[Collected data]
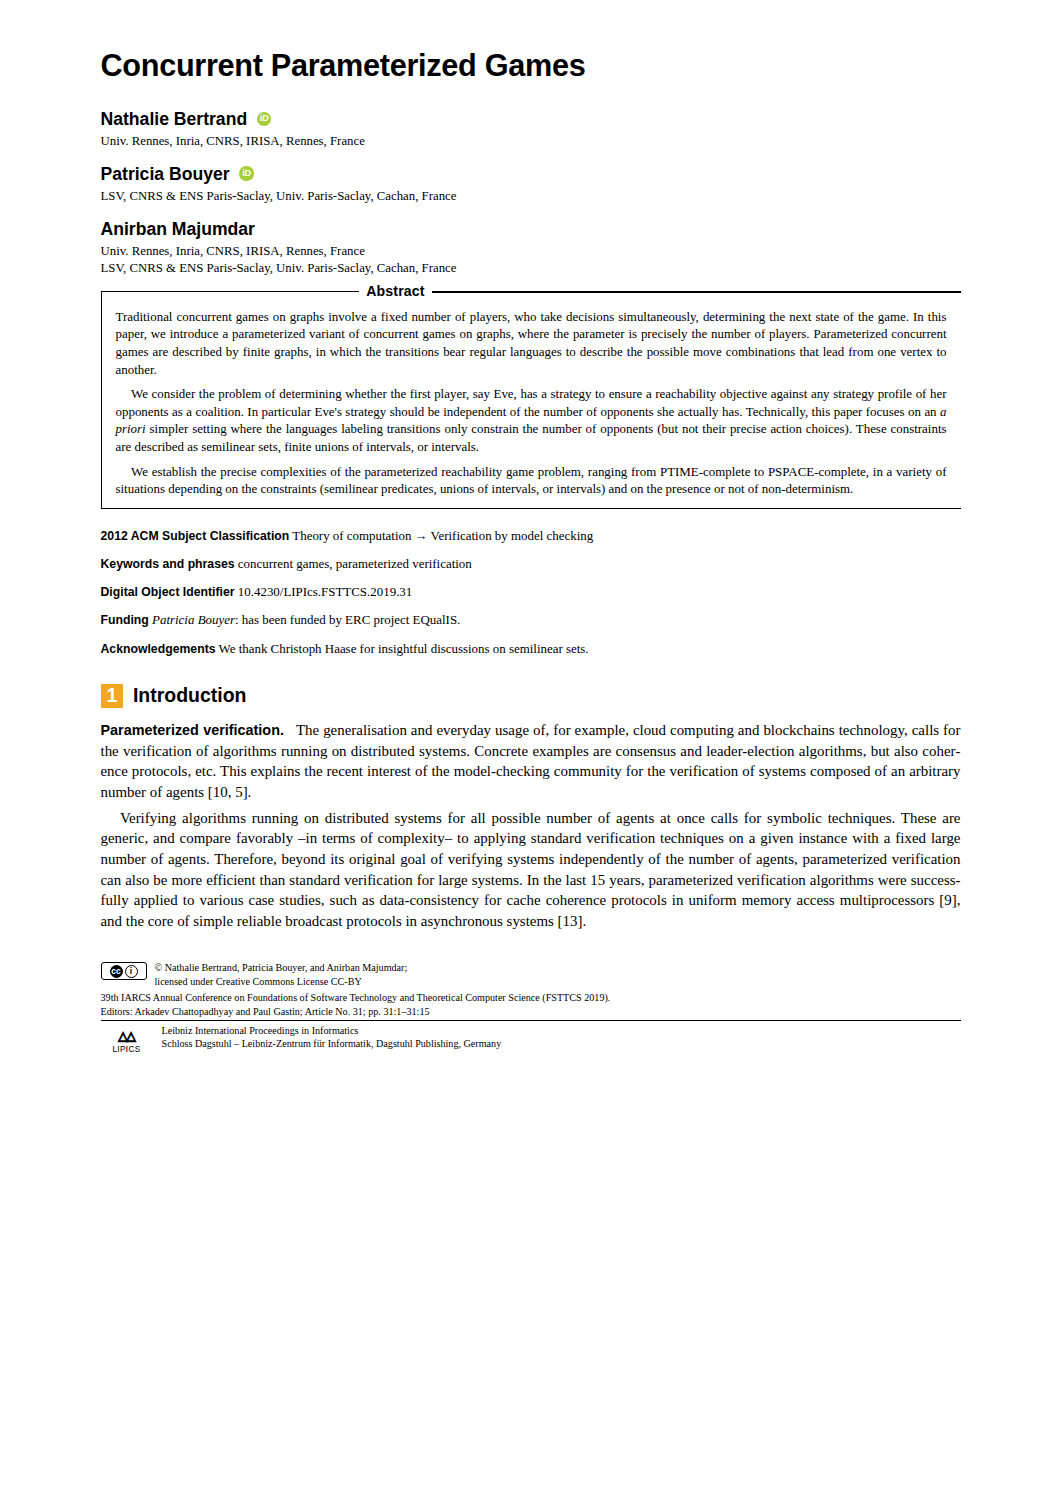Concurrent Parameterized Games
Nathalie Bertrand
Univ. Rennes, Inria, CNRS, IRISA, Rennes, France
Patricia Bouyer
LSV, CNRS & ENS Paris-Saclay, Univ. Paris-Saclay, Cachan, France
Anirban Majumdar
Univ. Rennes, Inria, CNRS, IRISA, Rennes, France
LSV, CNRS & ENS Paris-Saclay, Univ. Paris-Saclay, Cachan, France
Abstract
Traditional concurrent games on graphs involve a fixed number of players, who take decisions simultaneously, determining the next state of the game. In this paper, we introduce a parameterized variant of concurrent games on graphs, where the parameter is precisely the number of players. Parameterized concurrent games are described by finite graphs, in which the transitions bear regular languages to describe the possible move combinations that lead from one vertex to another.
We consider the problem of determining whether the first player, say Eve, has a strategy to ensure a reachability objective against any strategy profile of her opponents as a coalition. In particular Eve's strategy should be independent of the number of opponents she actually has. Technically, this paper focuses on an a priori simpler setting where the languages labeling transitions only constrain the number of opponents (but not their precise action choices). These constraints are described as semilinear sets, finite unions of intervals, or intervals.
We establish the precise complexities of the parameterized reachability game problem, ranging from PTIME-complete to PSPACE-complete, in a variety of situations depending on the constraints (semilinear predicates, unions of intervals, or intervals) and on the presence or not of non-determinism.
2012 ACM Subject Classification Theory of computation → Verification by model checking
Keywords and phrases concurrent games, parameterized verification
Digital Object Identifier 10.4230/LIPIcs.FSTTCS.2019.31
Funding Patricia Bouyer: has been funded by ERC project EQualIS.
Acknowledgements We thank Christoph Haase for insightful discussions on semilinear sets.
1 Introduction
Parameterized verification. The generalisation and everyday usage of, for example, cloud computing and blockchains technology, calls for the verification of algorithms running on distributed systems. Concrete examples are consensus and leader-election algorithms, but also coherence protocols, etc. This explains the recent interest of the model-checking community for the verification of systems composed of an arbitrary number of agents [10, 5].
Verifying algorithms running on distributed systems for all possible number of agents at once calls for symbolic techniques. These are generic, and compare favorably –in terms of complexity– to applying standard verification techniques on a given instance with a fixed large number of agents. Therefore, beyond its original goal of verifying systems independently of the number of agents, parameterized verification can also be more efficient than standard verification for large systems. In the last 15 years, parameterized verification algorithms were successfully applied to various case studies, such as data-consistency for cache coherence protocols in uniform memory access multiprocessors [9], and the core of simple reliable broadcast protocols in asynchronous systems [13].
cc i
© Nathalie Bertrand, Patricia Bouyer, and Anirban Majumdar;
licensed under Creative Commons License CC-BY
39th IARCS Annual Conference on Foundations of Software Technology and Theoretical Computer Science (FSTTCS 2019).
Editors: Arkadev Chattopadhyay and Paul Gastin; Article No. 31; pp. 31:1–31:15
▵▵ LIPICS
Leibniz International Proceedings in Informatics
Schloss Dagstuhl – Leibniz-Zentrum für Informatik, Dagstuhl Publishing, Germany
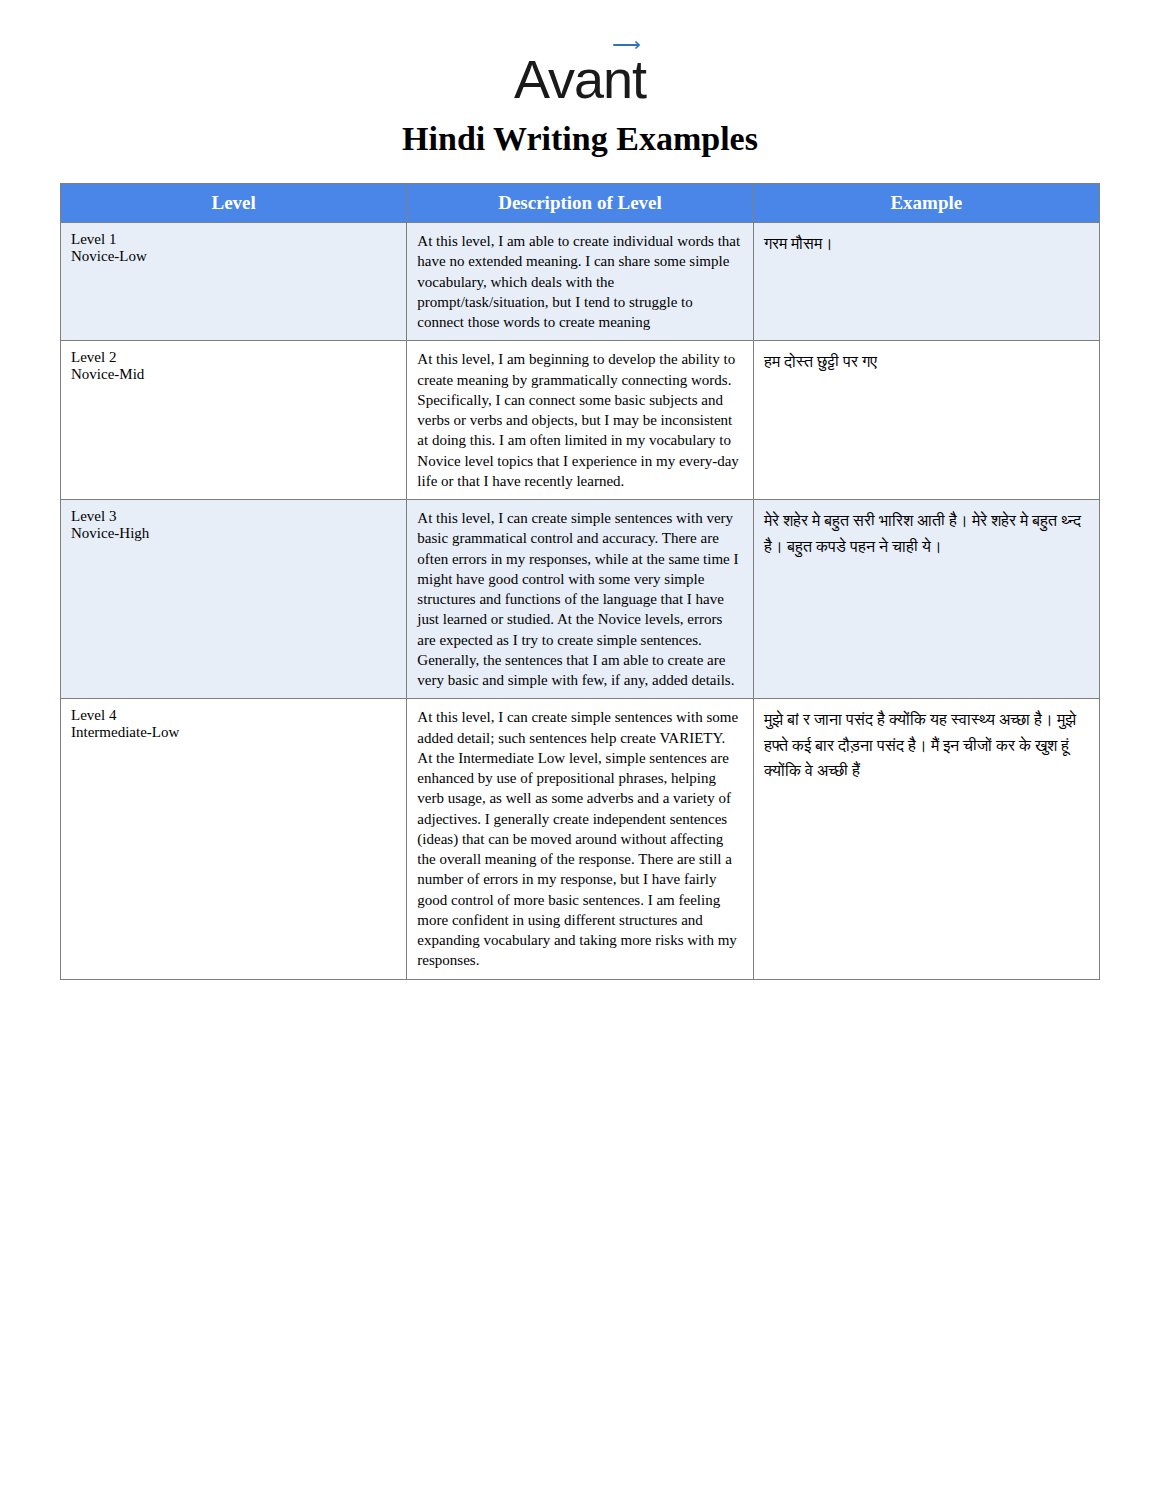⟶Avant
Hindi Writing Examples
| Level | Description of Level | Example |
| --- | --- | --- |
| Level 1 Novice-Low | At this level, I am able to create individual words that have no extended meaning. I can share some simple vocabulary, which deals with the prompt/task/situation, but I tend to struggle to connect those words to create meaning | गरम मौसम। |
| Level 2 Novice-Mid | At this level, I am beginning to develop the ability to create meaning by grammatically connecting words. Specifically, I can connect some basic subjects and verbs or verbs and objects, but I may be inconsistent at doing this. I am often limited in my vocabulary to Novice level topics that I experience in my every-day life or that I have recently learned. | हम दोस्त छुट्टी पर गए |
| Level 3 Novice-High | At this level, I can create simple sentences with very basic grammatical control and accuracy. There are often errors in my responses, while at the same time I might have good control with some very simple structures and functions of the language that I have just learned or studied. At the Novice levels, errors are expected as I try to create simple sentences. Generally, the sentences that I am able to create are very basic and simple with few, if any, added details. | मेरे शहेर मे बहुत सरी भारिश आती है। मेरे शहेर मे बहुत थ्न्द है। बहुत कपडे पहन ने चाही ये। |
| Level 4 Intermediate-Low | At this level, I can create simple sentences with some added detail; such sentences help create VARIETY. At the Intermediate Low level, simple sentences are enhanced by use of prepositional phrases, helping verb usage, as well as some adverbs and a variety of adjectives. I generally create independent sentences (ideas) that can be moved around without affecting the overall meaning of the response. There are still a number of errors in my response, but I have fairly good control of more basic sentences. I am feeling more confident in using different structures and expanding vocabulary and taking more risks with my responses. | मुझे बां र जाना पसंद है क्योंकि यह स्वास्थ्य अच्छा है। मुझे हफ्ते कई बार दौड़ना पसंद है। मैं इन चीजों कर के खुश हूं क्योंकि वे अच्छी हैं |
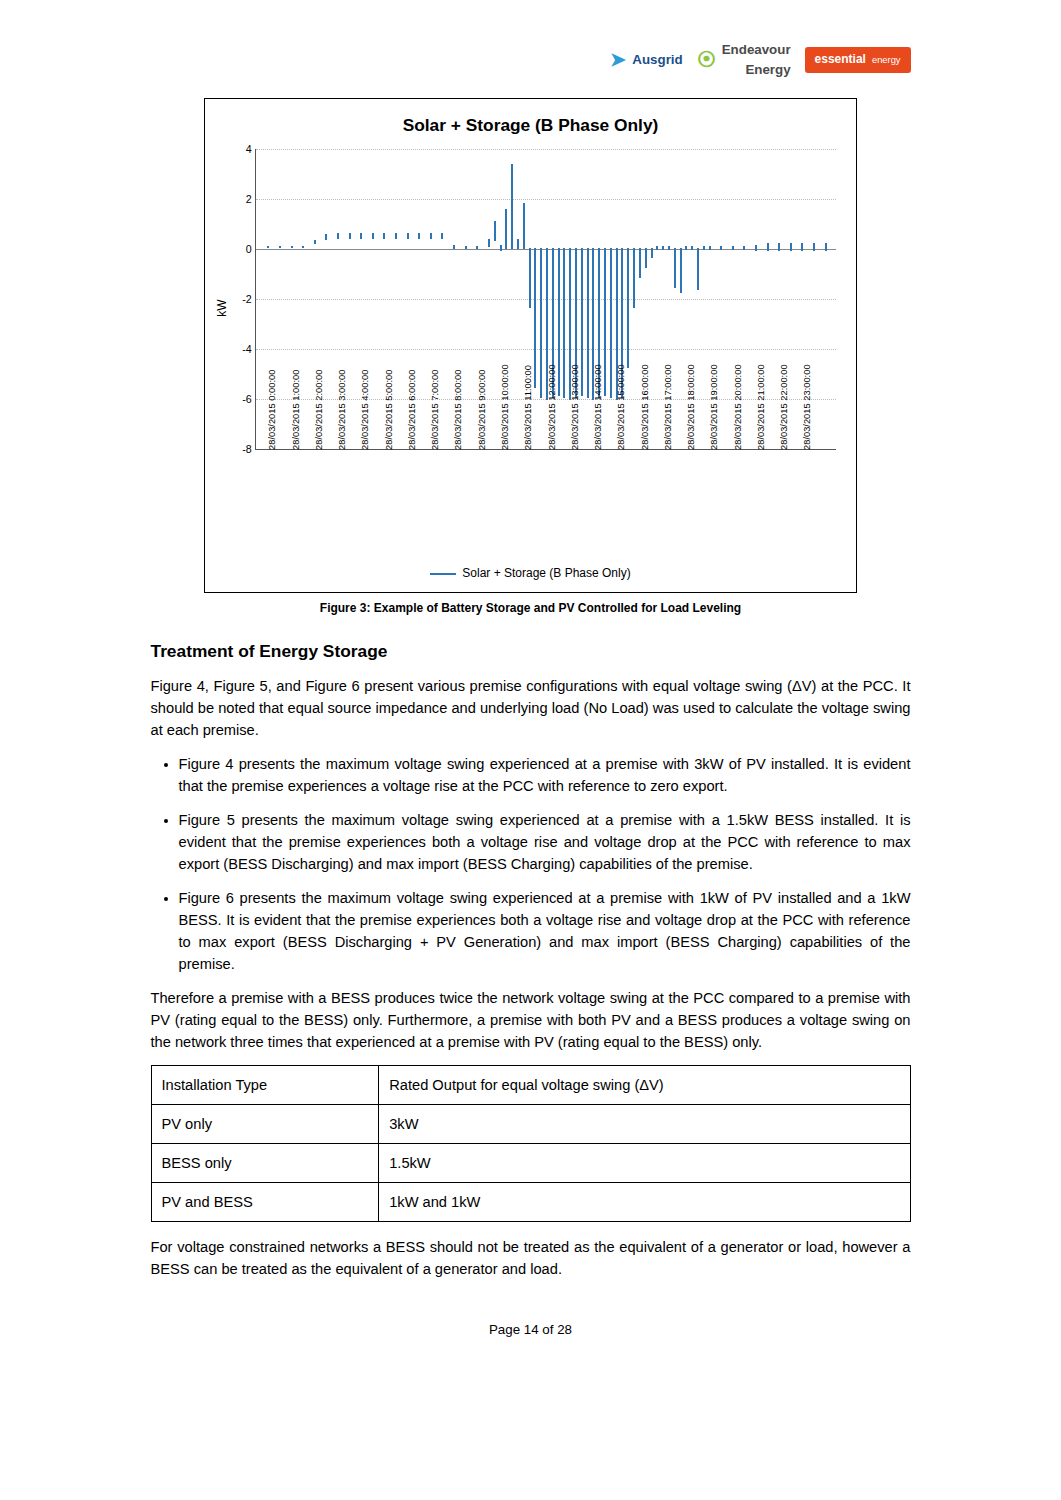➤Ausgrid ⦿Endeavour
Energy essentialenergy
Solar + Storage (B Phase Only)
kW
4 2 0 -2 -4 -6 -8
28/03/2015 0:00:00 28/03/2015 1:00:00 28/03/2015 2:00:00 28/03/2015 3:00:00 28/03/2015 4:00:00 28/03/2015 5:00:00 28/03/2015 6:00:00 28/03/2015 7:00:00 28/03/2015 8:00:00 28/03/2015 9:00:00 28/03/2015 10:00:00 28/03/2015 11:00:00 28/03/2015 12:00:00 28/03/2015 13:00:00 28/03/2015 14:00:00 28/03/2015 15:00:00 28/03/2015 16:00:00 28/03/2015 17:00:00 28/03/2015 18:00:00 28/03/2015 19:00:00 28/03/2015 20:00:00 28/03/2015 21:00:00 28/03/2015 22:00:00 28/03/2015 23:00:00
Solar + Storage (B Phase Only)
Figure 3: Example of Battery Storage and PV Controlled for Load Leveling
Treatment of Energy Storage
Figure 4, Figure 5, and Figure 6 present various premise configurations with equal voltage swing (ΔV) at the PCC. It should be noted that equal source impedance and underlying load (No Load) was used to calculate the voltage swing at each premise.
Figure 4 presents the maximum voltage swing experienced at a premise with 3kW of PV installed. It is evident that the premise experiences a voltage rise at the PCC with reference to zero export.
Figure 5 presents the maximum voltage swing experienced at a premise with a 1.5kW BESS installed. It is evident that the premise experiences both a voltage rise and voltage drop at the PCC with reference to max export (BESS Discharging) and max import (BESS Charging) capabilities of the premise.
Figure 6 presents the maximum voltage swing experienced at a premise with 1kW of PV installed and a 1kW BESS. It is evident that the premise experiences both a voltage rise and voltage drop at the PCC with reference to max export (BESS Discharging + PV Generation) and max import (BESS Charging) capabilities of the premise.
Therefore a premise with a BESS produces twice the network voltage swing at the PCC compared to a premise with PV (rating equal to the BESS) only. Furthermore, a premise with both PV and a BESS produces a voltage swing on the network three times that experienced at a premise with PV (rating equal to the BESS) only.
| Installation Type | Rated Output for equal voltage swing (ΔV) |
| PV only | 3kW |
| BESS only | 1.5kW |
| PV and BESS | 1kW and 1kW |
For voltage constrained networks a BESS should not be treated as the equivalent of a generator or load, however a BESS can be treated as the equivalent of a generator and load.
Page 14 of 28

• TASK OBJECTIVE:
Using the data above, say how many lines include the word "installed". Write only that number.

• RESULT FOR THIS EXERCISE:
3